3. On a sample of each dimension is only one value, for example, a restaurant has a variety of cuisine, but cuisine is only one value for each sample (Japanese, Italian, Chinese dishes)
1.2 Use of Data
- source and target
src_train
Data, attributes and attribute values, the total number of 42061, the number of de-emphasis 4862train
Sequence, generated sentences, the total number of 42061, the number of de-emphasis 40785
- field insource
['customerrating', 'name', 'area', 'food', 'near', 'priceRange', 'eatType']
1.3 Data Preparation
Currently data path data/sub_path
is included below src_train.txt
, tgt_train.txt
, train.txt
, src_test.txt
, tgt_test.txt
, test.txt
, src_valid.txt
, tgt_valid.txt
and valid.txt
documents,
src_*.txt
Structured data files, tgt_*.txt
the file is readable text.
But the model training is required train.txt
and valid.txt
files. It is how to get it?
You can perform
python data/make_e2e_labedata.py train > train.txt
python data/make_e2e_labedata.py valid > valid.txt
This process is a tag and original data exactly the same as those of the slot value generated from the text.
For chestnut:
raw data:
name: The Vaults
eatType: pub
priceRange: more than £ 30
customerrating: 5 out of 5
near: Café Adriatic
Generated text:
The Vaults pub near Café Adriatic has a 5 star rating . Prices start at £ 30 .
Only you can see name
, eatType
and near
these attributes attribute values corresponding generation appeared in the text, so we marked with the location and attributes id, id is the same punctuation.
Then the result of this example is as follows
[(0, 2, idx('name')), (2, 3, idx('eatType')), (4, 6, idx('near')), (11, 12, idx('unknow')), (17, 18, idx('unknow'))]
This will help us learn the location and type of relationship templates.
Second, the training process
python chsmm.py \
-data data/labee2e/ \
-emb_size 300 \
-hid_size 300 \
-layers 1 \
-K 55 \
-L 4 \
-log_interval 200 \
-thresh 9 \
-emb_drop \
-bsz 15 \
-max_seqlen 55 \
-lr 0.5 \
-sep_attn \
-max_pool \
-unif_lenps \
-one_rnn \
-Kmul 5 \
-mlpinp \
-onmt_decay \
-cuda \
-seed 1818 \
-save models/chsmm-e2e-300-55-5.pt
The main process is as follows:
- The sample upset
make_combo_targs
: The words and copy information into a single Tensor inmake_masks
: Because generation may be new words in the text, in the follow-up will be disposed of, is the mask.
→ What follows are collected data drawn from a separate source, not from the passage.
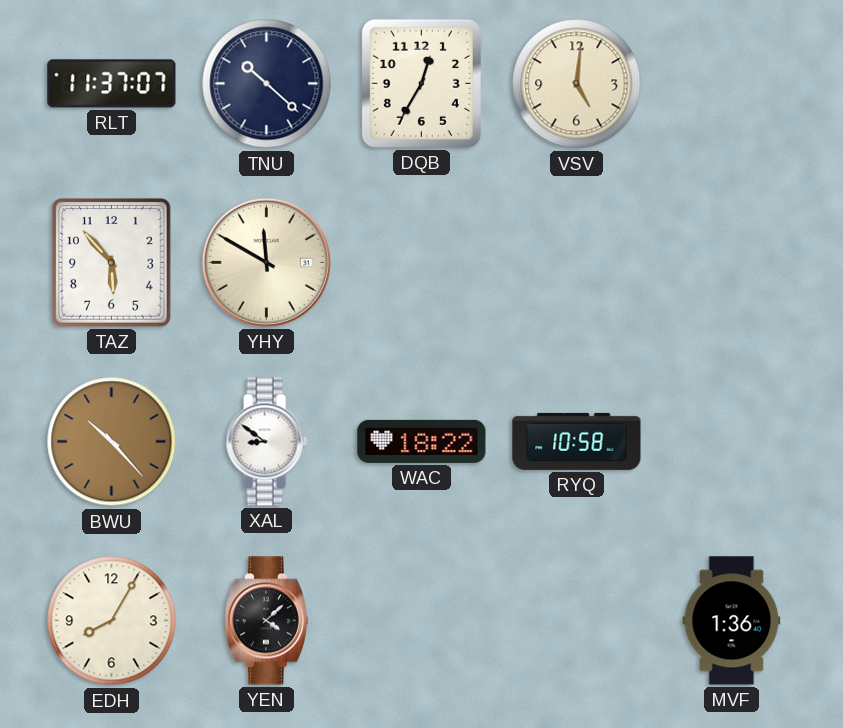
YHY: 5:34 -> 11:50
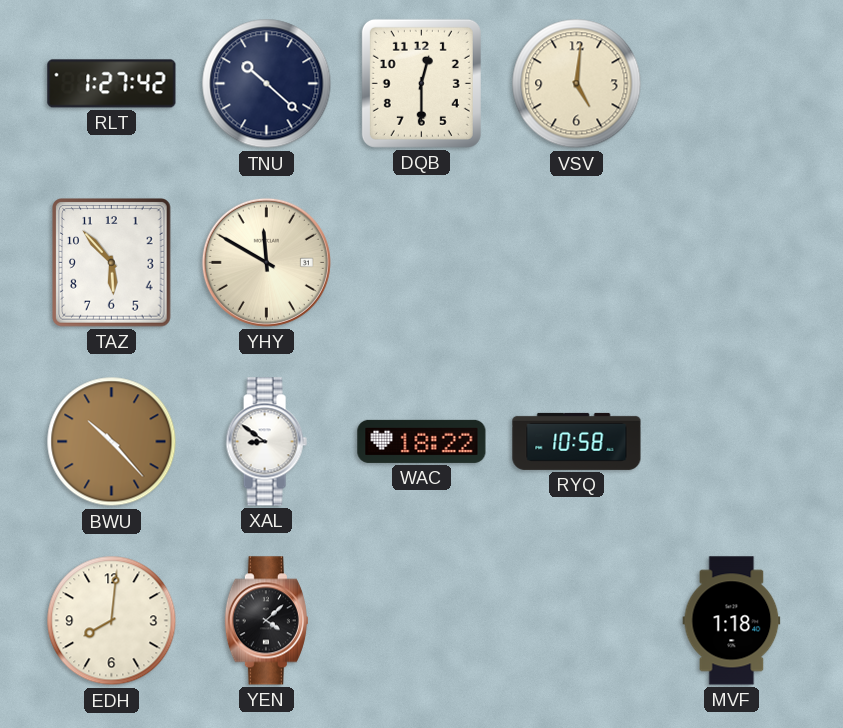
RLT: 11:37 -> 1:27
DQB: 12:35 -> 12:30
EDH: 8:05 -> 8:01
MVF: 1:36 -> 1:18
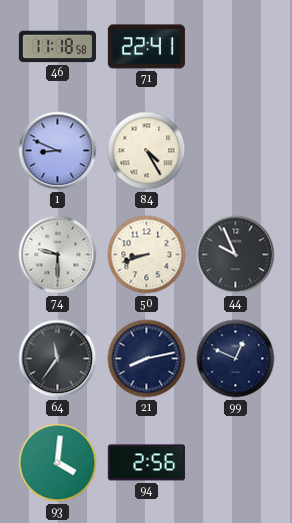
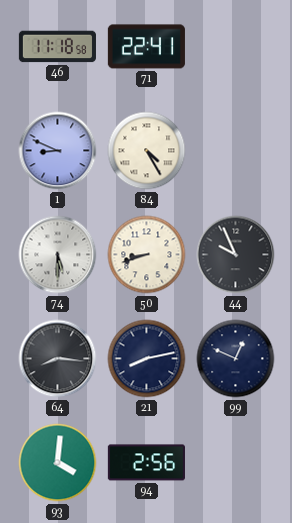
74: 9:30 -> 5:30
64: 11:36 -> 8:16
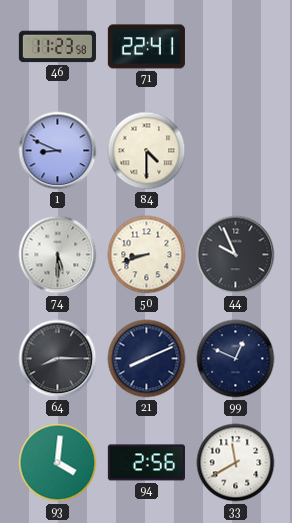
46: 11:18 -> 11:23
84: 4:25 -> 4:30
64: 8:16 -> 8:15
21: 8:13 -> 8:11
33: none -> 11:40
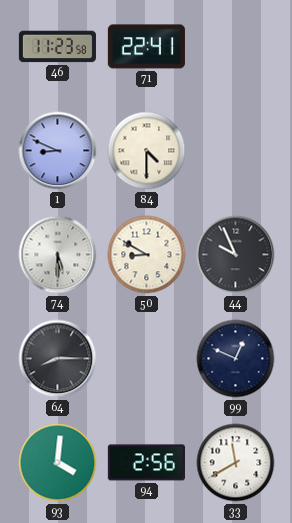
50: 8:42 -> 8:50
21: 8:11 -> none
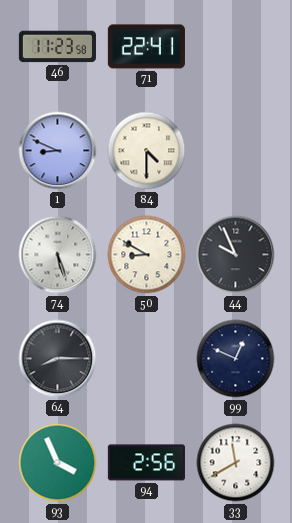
74: 5:30 -> 5:27
93: 4:01 -> 3:56
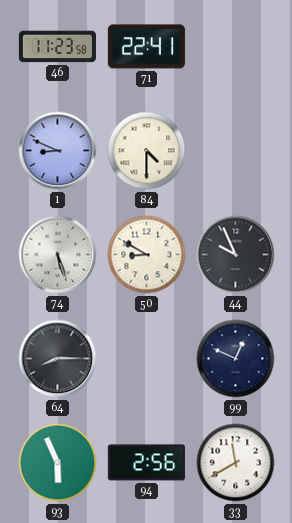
93: 3:56 -> 5:56
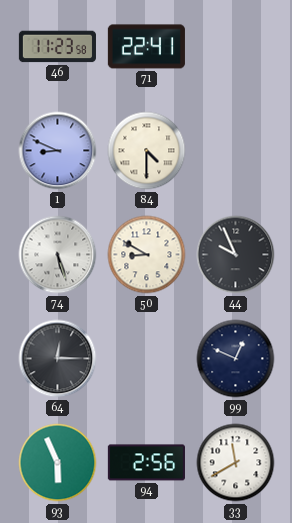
64: 8:15 -> 12:15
And there are two operations, one is directly to remove the word, there is an averageget_uniq_fields
: Each batch of Fields are filled to the maximum length
Third, the template extraction
This is primarily generated template, or in the above example, the template with the following slot is generated.
After saving the template drawn under segs / path. Template generation method is as follows:
Using non-autoregressive methods:
python chsmm.py -data data/sub_path/ -emb_size 300 -hid_size 300 -layers 1 -K 55 -L 4 -log_interval 200 -thresh 9 -emb_drop -bsz 16 -max_seqlen 55 -lr 0.5 -sep_attn -max_pool -unif_lenps -one_rnn -Kmul 5 -mlpinp -onmt_decay -cuda -load models/e2e-55-5.pt -label_train | tee segs/seg-e2e-300-55-5.txt
Fourth, the text generation
Once you have models and templates, you can generate text friends. (Actually a template selection process and fill the slot.)
autoregressive model generation:
python chsmm.py -data data/sub_path/ -emb_size 300 -hid_size 300 -layers 1 -dropout 0.3 -K 60 -L 4 -log_interval 100 -thresh 9 -lr 0.5 -sep_attn -unif_lenps -emb_drop -mlpinp -onmt_decay -one_rnn -max_pool -gen_from_fi data/labee2e/src_uniq_valid.txt -load models/e2e-60-1-far.pt -tagged_fi segs/seg-e2e-60-1-far.txt -beamsz 5 -ntemplates 100 -gen_wts '1,1' -cuda -min_gen_tokes 0 > gens/gen-e2e-60-1-far.txt
- gen_from_fi
with the back of the file is structured data
- tagged_fi
followed by the decimation of our good template
- load
we trained the model
- gens/
to retain the text of the next generation path.
Note format generated results: <text> ||| <template fragments> really need to keep using only text.